So I'll resist the urge to call him and ask to eat dinner together.
Wow, I resisted that urge for what 45 minutes....... I gave in and sent a text message "Are you interested in something to eat? I buy."
He replied "I ate a few hours ago and not hungry. thank you for your offer"
I sent back "Ok, just thought I'd ask. Won't have the opportunity for awhile"
He replied "Ya I should have waited but i was very very hungry and we gotta wax the engines shortly" (fire engines for the parade sat.)
So I sent back "No problem"
He replied "Thank you"
I wrote all of that out because it shows a change in how I interact w/H. Particularly the part where I replied "no problem". This is a place where I have made a big change. In the past, even before he left, if I would ask H to do something and he would decline, I would get very upset and even angry. I see how wrong that was of me. I want him to see the things that I recognize are wrong of me and see that I am changing them. Actions speak much louder than words. He declined an invitation and I passed it off as "no problem".
H has declined my last two invitations. He has seemed interested but he has had prior committments. I can't try to read into it.......... No more feelings...........strictly actions!!!!!!!!
H has declined my last two invitations. He has seemed interested but he has had prior committments. I can't try to read into it..........
No more feelings...........strictly actions!!!!!!!!
I will repeat this until I get it!
May I speak... er, write... frankly?
I did notice in a previous post of yours where you used to push... specifically that post was something like, "Can we go to the movies tomorrow? " H says something like, "I don't know if I'll be available" and then you reply with something like, "Well, OK, but if you are available tomorrow, then can we go to the movies?" Pushy.
So, yeah, big difference!
But all the same, calling him repeatedly with invites, even if you can toss it off with "no problem" instead of pushing should the invitation be declined, that's still pushy, yanno? He declined your last couple of invites - for whatever reasons - but you want to keep on doing it until you "get it". That's still pushy, Tessa!!!
We go by results. H's not accepting invites... so... back off the invites. See if that 180 gets his attention after a while. And if it doesn't, you can always extend one invitation.
Ok, I get it - I'm "pushy". The weirdest thing is that my H and my Mom are the only people that I am like this with. With my friends and co-workers and the rest of my family I am very timid about asking for things. The exception to that would be that I'm not timid about asking my brother to do things but I don't get pushy with him like I do my H and my Mom. I'll say something to him like "Hey, Brother, I'm ready for the kitchen sink to be re-installed. Stop in whenever you have time".
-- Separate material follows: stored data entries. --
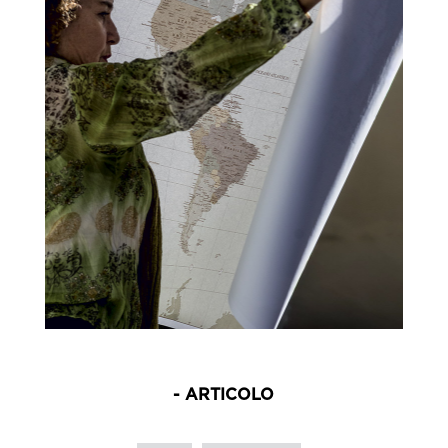
- ARTICOLO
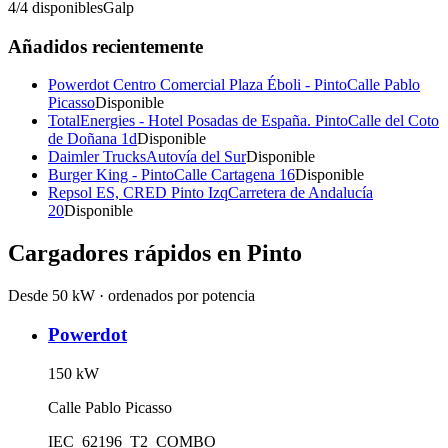
4
/
4
disponibles
Galp
Añadidos recientemente
Powerdot Centro Comercial Plaza Éboli - Pinto
Calle Pablo
Picasso
Disponible
TotalEnergies - Hotel Posadas de España. Pinto
Calle del Coto
de Doñana 1d
Disponible
Daimler Trucks
Autovía del Sur
Disponible
Burger King - Pinto
Calle Cartagena 16
Disponible
Repsol ES, CRED Pinto Izq
Carretera de Andalucía
20
Disponible
Cargadores rápidos en
Pinto
Desde 50 kW · ordenados por potencia
Powerdot
150
kW
Calle Pablo Picasso
IEC_62196_T2_COMBO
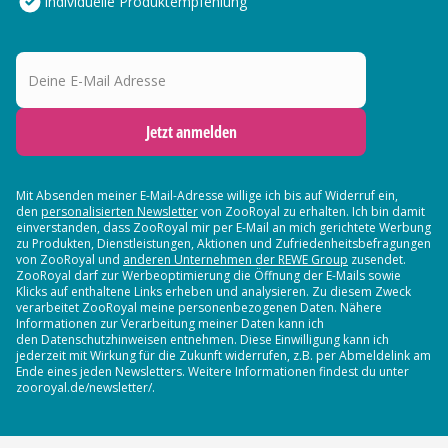
Individuelle Produktempfehlung
Deine E-Mail Adresse
Jetzt anmelden
Mit Absenden meiner E-Mail-Adresse willige ich bis auf Widerruf ein,
den
personalisierten Newsletter
von ZooRoyal zu erhalten. Ich bin damit
einverstanden, dass ZooRoyal mir per E-Mail an mich gerichtete Werbung
zu Produkten, Dienstleistungen, Aktionen und Zufriedenheitsbefragungen
von ZooRoyal und
anderen Unternehmen der REWE Group
zusendet.
ZooRoyal darf zur Werbeoptimierung die Öffnung der E-Mails sowie
Klicks auf enthaltene Links erheben und analysieren. Zu diesem Zweck
verarbeitet ZooRoyal meine personenbezogenen Daten. Nähere
Informationen zur Verarbeitung meiner Daten kann ich
den Datenschutzhinweisen entnehmen. Diese Einwilligung kann ich
jederzeit mit Wirkung für die Zukunft widerrufen, z.B. per Abmeldelink am
Ende eines jeden Newsletters. Weitere Informationen findest du unter
zooroyal.de/newsletter/.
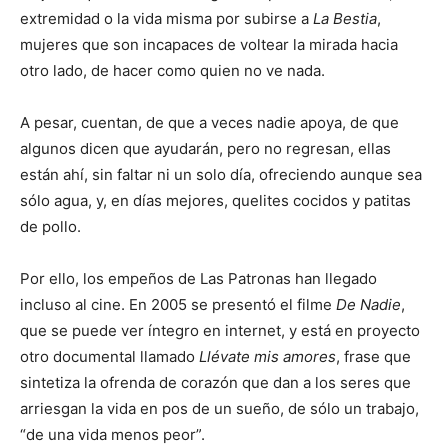
extremidad o la vida misma por subirse a
La Bestia
,
mujeres que son incapaces de voltear la mirada hacia
otro lado, de hacer como quien no ve nada.
A pesar, cuentan, de que a veces nadie apoya, de que
algunos dicen que ayudarán, pero no regresan, ellas
están ahí, sin faltar ni un solo día, ofreciendo aunque sea
sólo agua, y, en días mejores, quelites cocidos y patitas
de pollo.
Por ello, los empeños de Las Patronas han llegado
incluso al cine. En 2005 se presentó el filme
De Nadie
,
que se puede ver íntegro en internet, y está en proyecto
otro documental llamado
Llévate mis amores
, frase que
sintetiza la ofrenda de corazón que dan a los seres que
arriesgan la vida en pos de un sueño, de sólo un trabajo,
“de una vida menos peor”.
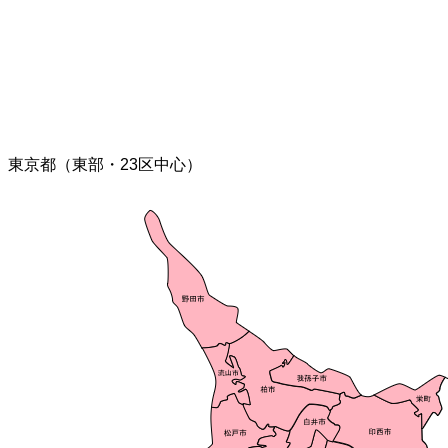
東京都（東部・23区中心）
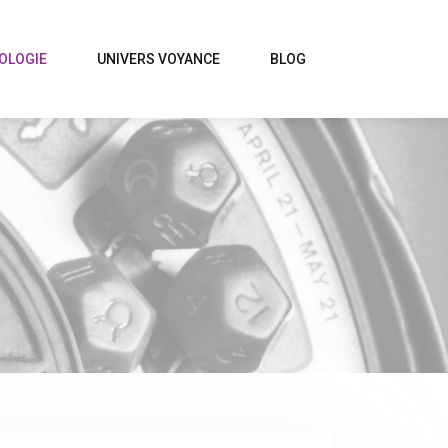
OLOGIE
UNIVERS VOYANCE
BLOG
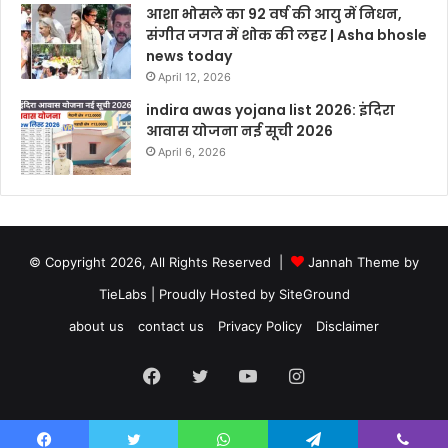
आशा भोसले का 92 वर्ष की आयु में निधन,
संगीत जगत में शोक की लहर | Asha bhosle
news today
April 12, 2026
indira awas yojana list 2026: इंदिरा
आवास योजना नई सूची 2026
April 6, 2026
© Copyright 2026, All Rights Reserved |
Jannah Theme by
TieLabs
| Proudly Hosted by
SiteGround
about us
contact us
Privacy Policy
Disclaimer
Facebook
Twitter
YouTube
Instagram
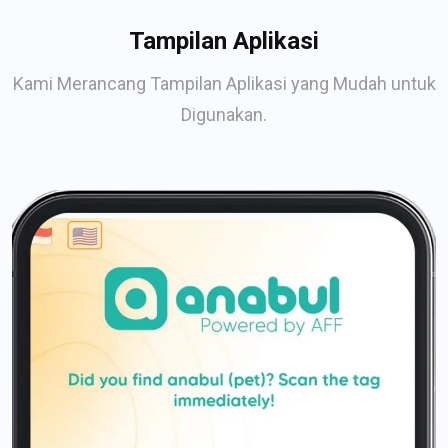
Tampilan Aplikasi
Kami Merancang Tampilan Aplikasi yang Mudah untuk
Digunakan.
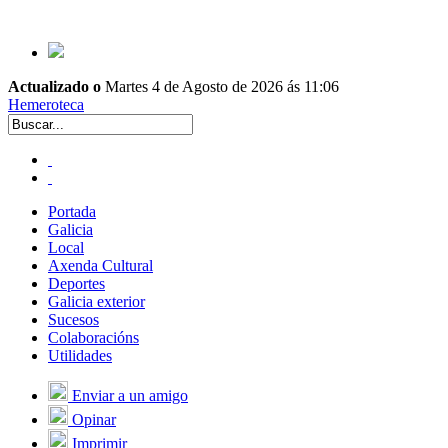
Actualizado o
Martes 4 de Agosto de 2026 ás 11:06
Hemeroteca
Portada
Galicia
Local
Axenda Cultural
Deportes
Galicia exterior
Sucesos
Colaboracións
Utilidades
Enviar a un amigo
Opinar
Imprimir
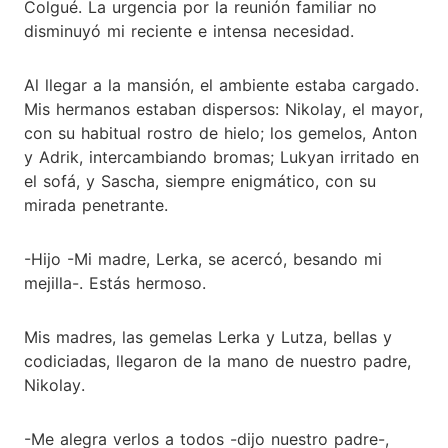
Colgué. La urgencia por la reunión familiar no
disminuyó mi reciente e intensa necesidad.
Al llegar a la mansión, el ambiente estaba cargado.
Mis hermanos estaban dispersos: Nikolay, el mayor,
con su habitual rostro de hielo; los gemelos, Anton
y Adrik, intercambiando bromas; Lukyan irritado en
el sofá, y Sascha, siempre enigmático, con su
mirada penetrante.
-Hijo -Mi madre, Lerka, se acercó, besando mi
mejilla-. Estás hermoso.
Mis madres, las gemelas Lerka y Lutza, bellas y
codiciadas, llegaron de la mano de nuestro padre,
Nikolay.
-Me alegra verlos a todos -dijo nuestro padre-,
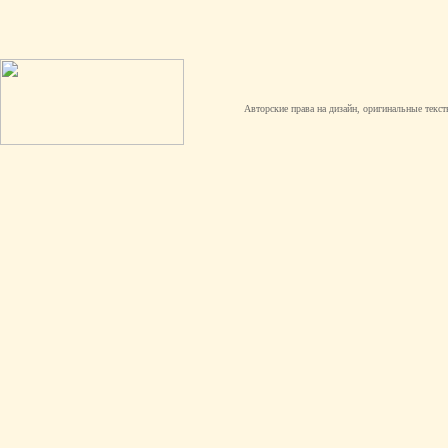
Авторские права на дизайн, оригинальные текст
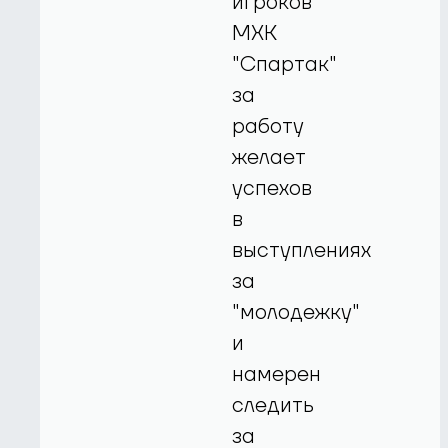
игроков
МХК
"Спартак"
за
работу
желает
успехов
в
выступлениях
за
"молодежку"
и
намерен
следить
за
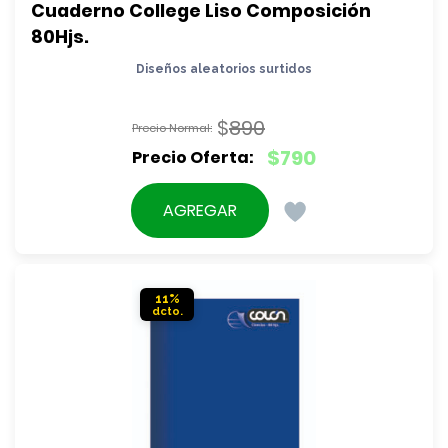
Cuaderno College Liso Composición 
80Hjs.
Diseños aleatorios surtidos
$
890
El
$
790
precio
El
original
precio
AGREGAR
era:
actual
$890.
es:
$790.
11%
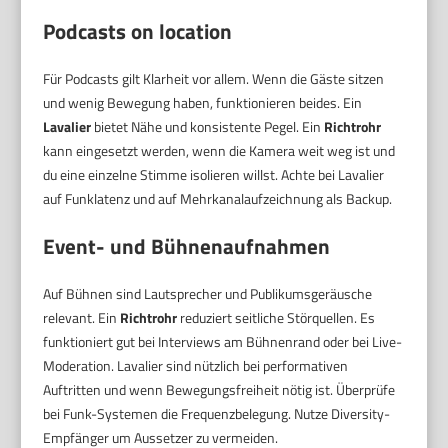
Podcasts on location
Für Podcasts gilt Klarheit vor allem. Wenn die Gäste sitzen
und wenig Bewegung haben, funktionieren beides. Ein
Lavalier
bietet Nähe und konsistente Pegel. Ein
Richtrohr
kann eingesetzt werden, wenn die Kamera weit weg ist und
du eine einzelne Stimme isolieren willst. Achte bei Lavalier
auf Funklatenz und auf Mehrkanalaufzeichnung als Backup.
Event- und Bühnenaufnahmen
Auf Bühnen sind Lautsprecher und Publikumsgeräusche
relevant. Ein
Richtrohr
reduziert seitliche Störquellen. Es
funktioniert gut bei Interviews am Bühnenrand oder bei Live-
Moderation. Lavalier sind nützlich bei performativen
Auftritten und wenn Bewegungsfreiheit nötig ist. Überprüfe
bei Funk-Systemen die Frequenzbelegung. Nutze Diversity-
Empfänger um Aussetzer zu vermeiden.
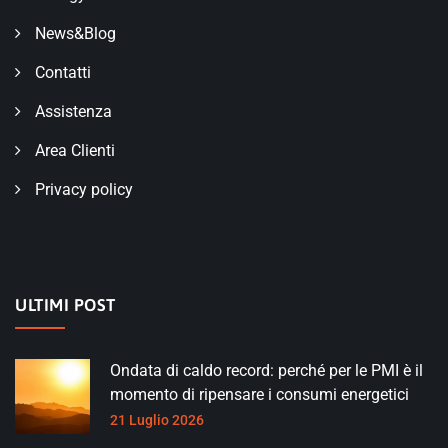
News&Blog
Contatti
Assistenza
Area Clienti
Privacy policy
ULTIMI POST
Ondata di caldo record: perché per le PMI è il
momento di ripensare i consumi energetici
21 Luglio 2026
I'm trying to figure out why. I think it's because I don't want offend or push away those other people. But I don't know why I have found it acceptable to be pushy w/the two most important people in my life. I'm wondering if it is because I felt "safe" that neither my H or my Mom would walk away from me? But I now realize that this has negatively affected not only my R w/my H but also how my Mom and I interact.
OK, another thing to work on.......no more being pushy!!
Thanks Anna, it's gonna be a long drive for us to meet in the middle
No, I ate a frozen pot pie. This time I didn't burn it.
Now for the treat. Ice cream! Then I promise I will start cleaning.
Seriously, I do need to clean. H is dogsitting Saturday night while I go out of town and stay overnight w/some friends. I'm not sure if he's thinking about staying here or not but I want to give him a clean house. Yeah, that was another problem for us -- I was not a good housekeeper. H didn't like coming home to a state of chaos. But I'm getting better.
Changes, changes, and more changes. I still have a lot of work ahead of me.
I know what you mean about being pushy. I am the most accomodating person on earth (to a fault) but just always made the choices for H, and always can butt heads with mum. I always thought it was evidence of trust. Now I wonder.